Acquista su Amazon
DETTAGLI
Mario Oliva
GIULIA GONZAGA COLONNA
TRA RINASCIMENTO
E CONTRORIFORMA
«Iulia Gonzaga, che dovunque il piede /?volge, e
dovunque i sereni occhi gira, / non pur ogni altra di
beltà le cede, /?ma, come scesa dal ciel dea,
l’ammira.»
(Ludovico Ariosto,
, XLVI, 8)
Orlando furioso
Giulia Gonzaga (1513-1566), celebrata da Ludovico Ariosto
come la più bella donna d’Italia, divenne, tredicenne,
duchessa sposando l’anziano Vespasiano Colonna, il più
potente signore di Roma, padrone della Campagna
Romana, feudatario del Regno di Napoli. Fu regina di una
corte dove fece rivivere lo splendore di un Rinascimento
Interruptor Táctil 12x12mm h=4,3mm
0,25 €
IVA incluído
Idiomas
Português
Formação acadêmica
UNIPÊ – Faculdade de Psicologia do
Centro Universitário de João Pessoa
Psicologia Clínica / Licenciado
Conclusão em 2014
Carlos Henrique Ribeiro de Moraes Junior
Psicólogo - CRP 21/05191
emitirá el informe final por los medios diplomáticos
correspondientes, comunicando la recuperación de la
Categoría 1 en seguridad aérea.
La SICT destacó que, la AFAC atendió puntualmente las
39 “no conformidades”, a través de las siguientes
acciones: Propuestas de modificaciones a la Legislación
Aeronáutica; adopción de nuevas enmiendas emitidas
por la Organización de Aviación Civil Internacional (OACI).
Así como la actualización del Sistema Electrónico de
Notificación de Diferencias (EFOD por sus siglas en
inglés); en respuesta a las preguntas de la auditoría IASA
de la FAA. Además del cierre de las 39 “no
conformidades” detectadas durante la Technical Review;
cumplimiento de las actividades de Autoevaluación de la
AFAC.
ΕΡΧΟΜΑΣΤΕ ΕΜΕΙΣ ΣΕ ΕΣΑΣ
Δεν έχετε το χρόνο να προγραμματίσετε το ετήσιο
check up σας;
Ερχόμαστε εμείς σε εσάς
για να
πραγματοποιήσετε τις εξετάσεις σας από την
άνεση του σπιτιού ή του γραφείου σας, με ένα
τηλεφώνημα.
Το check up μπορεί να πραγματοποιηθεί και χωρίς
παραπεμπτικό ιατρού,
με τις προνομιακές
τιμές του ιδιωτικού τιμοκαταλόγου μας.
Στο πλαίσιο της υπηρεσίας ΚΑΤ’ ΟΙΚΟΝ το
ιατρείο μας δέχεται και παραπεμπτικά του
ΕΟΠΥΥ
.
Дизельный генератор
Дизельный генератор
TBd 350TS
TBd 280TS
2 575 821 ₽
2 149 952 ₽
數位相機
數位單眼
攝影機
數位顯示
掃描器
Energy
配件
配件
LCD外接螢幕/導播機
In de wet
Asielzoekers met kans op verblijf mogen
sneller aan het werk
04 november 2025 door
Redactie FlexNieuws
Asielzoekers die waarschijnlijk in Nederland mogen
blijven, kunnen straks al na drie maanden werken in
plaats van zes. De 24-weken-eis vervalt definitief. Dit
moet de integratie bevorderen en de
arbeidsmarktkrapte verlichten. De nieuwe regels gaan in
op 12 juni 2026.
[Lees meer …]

^^^^^^^^^^^^^^^^

Exercise →
In the entries above, find every line holding the word "Asielzoekers" and copy it out.

Answer section →
Asielzoekers met kans op verblijf mogen
Asielzoekers die waarschijnlijk in Nederland mogen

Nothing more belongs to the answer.